> Task to complete: Only an exact repetition of the lines from the one holding "2: (1339, 331)" to the end of the data is wanted, with pictures left out.

> Given data:
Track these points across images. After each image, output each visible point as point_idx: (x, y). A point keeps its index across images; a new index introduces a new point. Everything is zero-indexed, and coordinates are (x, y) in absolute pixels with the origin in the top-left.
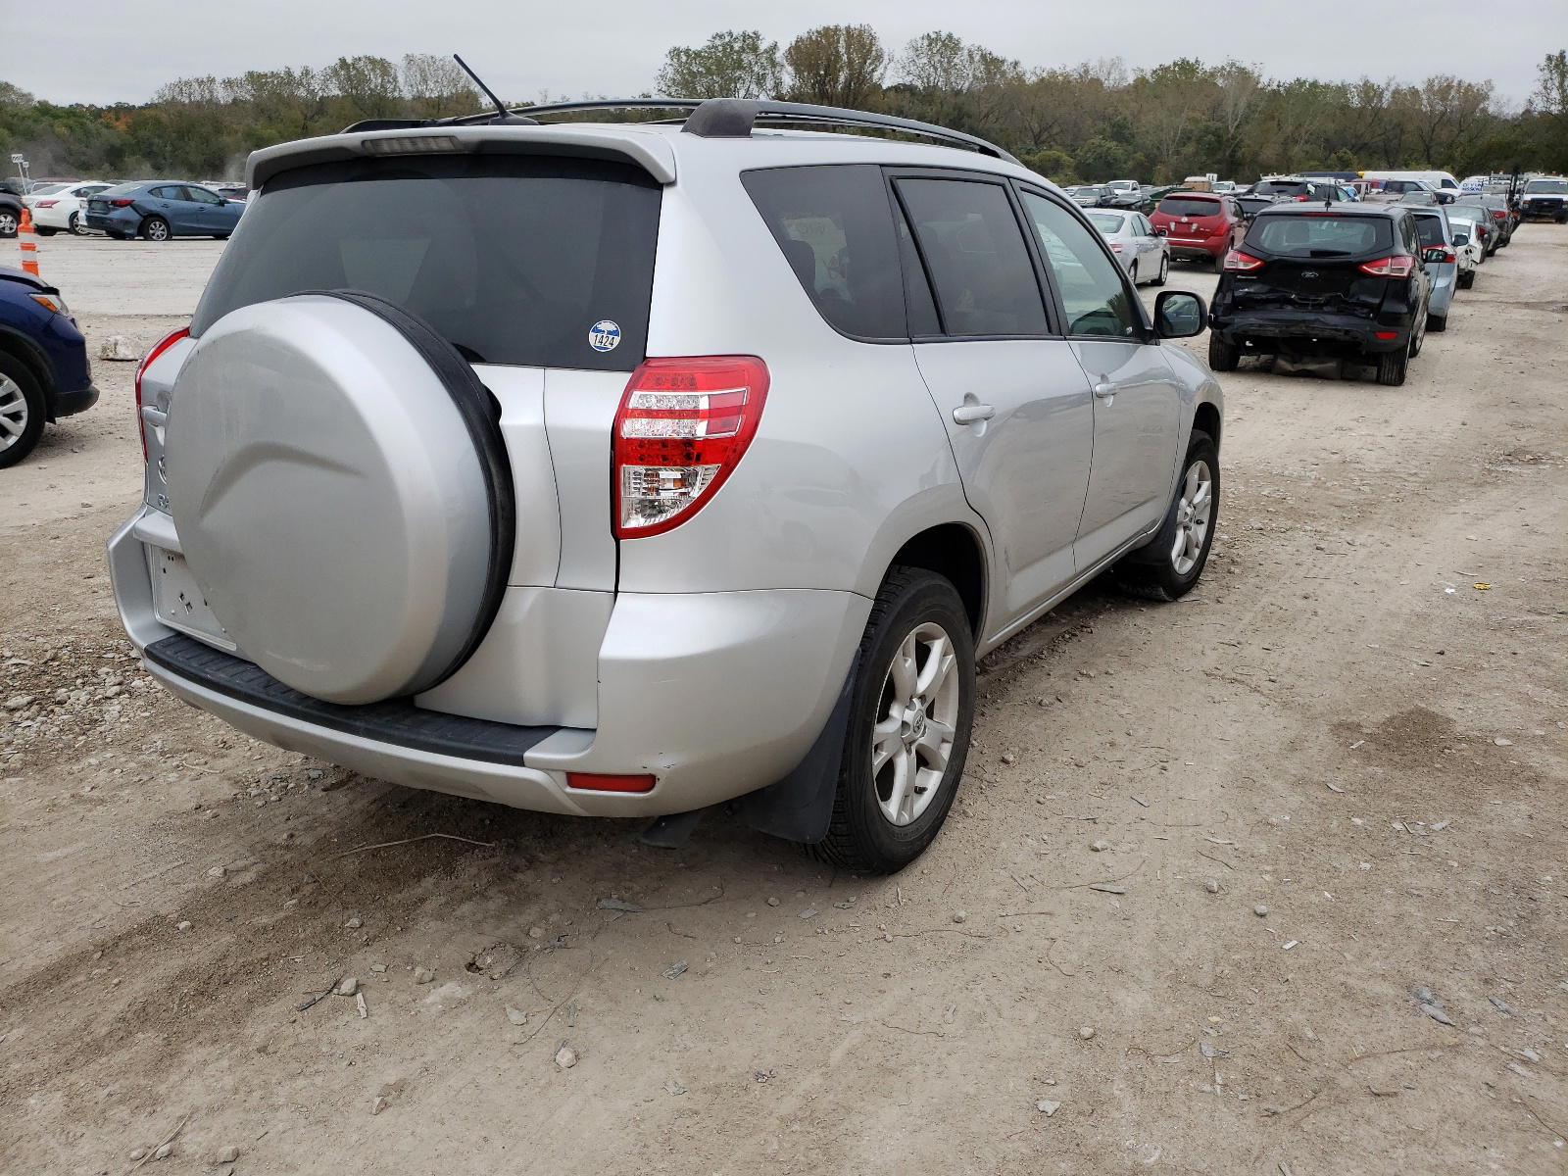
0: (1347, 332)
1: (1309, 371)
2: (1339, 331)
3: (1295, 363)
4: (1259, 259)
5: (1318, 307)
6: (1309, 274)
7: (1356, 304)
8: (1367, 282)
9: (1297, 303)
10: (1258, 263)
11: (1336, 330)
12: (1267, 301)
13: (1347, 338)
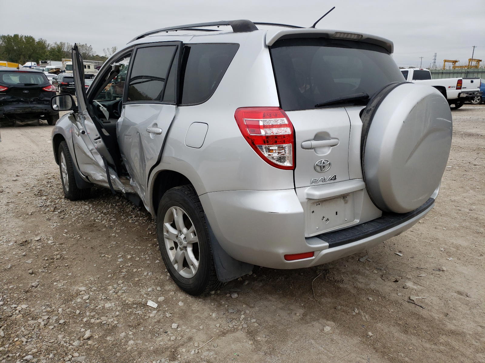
0: (46, 110)
1: (29, 124)
2: (43, 109)
3: (23, 122)
4: (6, 87)
5: (31, 102)
6: (26, 92)
7: (43, 100)
8: (45, 93)
9: (24, 101)
10: (6, 88)
11: (42, 109)
12: (13, 101)
13: (46, 111)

> Output for this exercise:
2: (1339, 331)
3: (1295, 363)
4: (1259, 259)
5: (1318, 307)
6: (1309, 274)
7: (1356, 304)
8: (1367, 282)
9: (1297, 303)
10: (1258, 263)
11: (1336, 330)
12: (1267, 301)
13: (1347, 338)
0: (46, 110)
1: (29, 124)
2: (43, 109)
3: (23, 122)
4: (6, 87)
5: (31, 102)
6: (26, 92)
7: (43, 100)
8: (45, 93)
9: (24, 101)
10: (6, 88)
11: (42, 109)
12: (13, 101)
13: (46, 111)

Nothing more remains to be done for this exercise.